Era una voce famigliare ma... non era di James, e neanche di Alex.

E allora perché continuava a disturbarmi? Volevo che se ne andasse, che la smettesse di appiccicare le sue mani sul mio viso, ma non riuscivo proprio a trovare le labbra per dirglielo. Perché non mi lasciava in pace?

«Ti lascerò in pace quando ti sveglierai» ridacchiò piano, mentre un tocco delicato mi costringeva a ruotare il volto.

La voce continuava a insistere e... perché mi leggeva nel pensiero?

«No, piccola, non ti leggo nel pensiero: stai solo farneticando».

Non capivo. I miei pensieri erano annodati in un gomitolo disordinato che non riuscivo a sbrogliare e, ancora una volta, tutto si confuse nella mia mente, perché pensare era semplicemente troppo sfiancante per continuare a provarci.

All'improvviso però, una forte pressione alle palpebre mi costrinse ad aprire gli occhi e un riverbero luminoso mi tranciò le pupille. Vedevo solo luce. Troppa luce. Tanto che cercai di arretrare con il volto, tendendo i muscoli del collo, per sottrarmi a quella tortura.

Perché mi volevano far del male?

Chiusi di nuovo gli occhi, mugugnando qualche parola sconnessa, che si perse sotto all'ennesimo dolore che si scagliò tra le mie tempie. Non volevo più. Non potevo più. Perché non se ne andava?

«Lasciamola dormire».

La seconda voce era più profonda, famigliare, roca.

Alex.

Sentii una mano ruvida accarezzarmi il viso, risalendo dalla guancia allo zigomo. Se non fosse stato per quei colpi che mi martellavano la testa, avrei tanto voluto aprire gli occhi, ma un peso troppo forte mi stava trascinando di nuovo verso il basso. Mi sembrava di annegare.

***

Avevo i brividi.

E la nausea.

E sentivo qualcosa che premeva sul mio fianco.

Aprire gli occhi fu come riemergere gradualmente dalle acque di un lago.

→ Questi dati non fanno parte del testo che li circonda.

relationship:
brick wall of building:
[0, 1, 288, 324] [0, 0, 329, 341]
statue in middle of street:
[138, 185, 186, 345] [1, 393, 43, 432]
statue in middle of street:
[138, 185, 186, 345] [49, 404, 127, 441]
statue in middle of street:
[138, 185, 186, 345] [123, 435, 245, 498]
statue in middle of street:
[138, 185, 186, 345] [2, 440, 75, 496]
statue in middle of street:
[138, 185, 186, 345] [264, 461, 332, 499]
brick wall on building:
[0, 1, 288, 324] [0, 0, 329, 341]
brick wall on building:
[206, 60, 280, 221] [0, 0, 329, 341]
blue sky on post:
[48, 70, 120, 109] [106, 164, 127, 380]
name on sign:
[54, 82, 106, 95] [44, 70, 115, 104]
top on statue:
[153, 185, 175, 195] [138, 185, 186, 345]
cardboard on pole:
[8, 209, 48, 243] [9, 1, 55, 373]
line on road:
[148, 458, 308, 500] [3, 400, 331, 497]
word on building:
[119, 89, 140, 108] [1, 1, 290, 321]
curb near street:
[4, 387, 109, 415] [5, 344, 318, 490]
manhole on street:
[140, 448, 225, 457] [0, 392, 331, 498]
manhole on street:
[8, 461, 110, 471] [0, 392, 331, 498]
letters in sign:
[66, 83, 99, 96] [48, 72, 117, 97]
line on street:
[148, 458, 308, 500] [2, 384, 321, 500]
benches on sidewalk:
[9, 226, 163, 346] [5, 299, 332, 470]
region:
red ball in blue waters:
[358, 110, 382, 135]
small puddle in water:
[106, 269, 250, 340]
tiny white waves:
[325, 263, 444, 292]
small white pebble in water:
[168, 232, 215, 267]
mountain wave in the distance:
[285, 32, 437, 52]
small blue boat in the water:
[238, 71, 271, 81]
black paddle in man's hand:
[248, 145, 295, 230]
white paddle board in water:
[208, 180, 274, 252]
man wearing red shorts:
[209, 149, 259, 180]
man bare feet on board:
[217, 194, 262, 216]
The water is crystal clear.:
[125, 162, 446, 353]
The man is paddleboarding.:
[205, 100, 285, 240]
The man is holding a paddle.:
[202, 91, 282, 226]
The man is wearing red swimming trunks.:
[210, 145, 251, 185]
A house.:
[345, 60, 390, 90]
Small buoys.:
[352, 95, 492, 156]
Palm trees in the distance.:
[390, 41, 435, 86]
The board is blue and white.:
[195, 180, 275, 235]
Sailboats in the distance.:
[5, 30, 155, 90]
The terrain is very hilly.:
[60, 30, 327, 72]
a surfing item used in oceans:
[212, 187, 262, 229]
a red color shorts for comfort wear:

La pressione che sentivo spingermi verso il basso a poco a poco diminuiva, mentre riacquistavo il controllo di un muscolo alla volta, un nervo dopo l'altro, fino a quando un tremolio delle palpebre non permise a un bagliore di fare breccia nell'oscurità della mia mente.

Per una manciata di secondi, mi sembrò di non vedere assolutamente nulla. Solo una distesa bianca e brillante. La luce aveva sommerso i miei occhi, mentre i miei sensi gradualmente si dilatavano, facendo esplodere un cumulo di sensazioni indistinte: la testa che rimbombava, i tremori dei miei arti, la pesantezza del mio corpo.

E... Casa Parker.

Non so quanto tempo impiegai per mettere a fuoco quel divano in pelle scura e quelle pareti color panna. Fu però il basso tavolino pieno dei post-it di James, a farmi capire che fossi a casa.

Casa.

Persino con il cervello e con lo stomaco che si contendevano il primato dell'organo più malridotto, non riuscii a non pensare a quanto fosse stata strana quella mia associazione con il salotto dei Parker. Casa.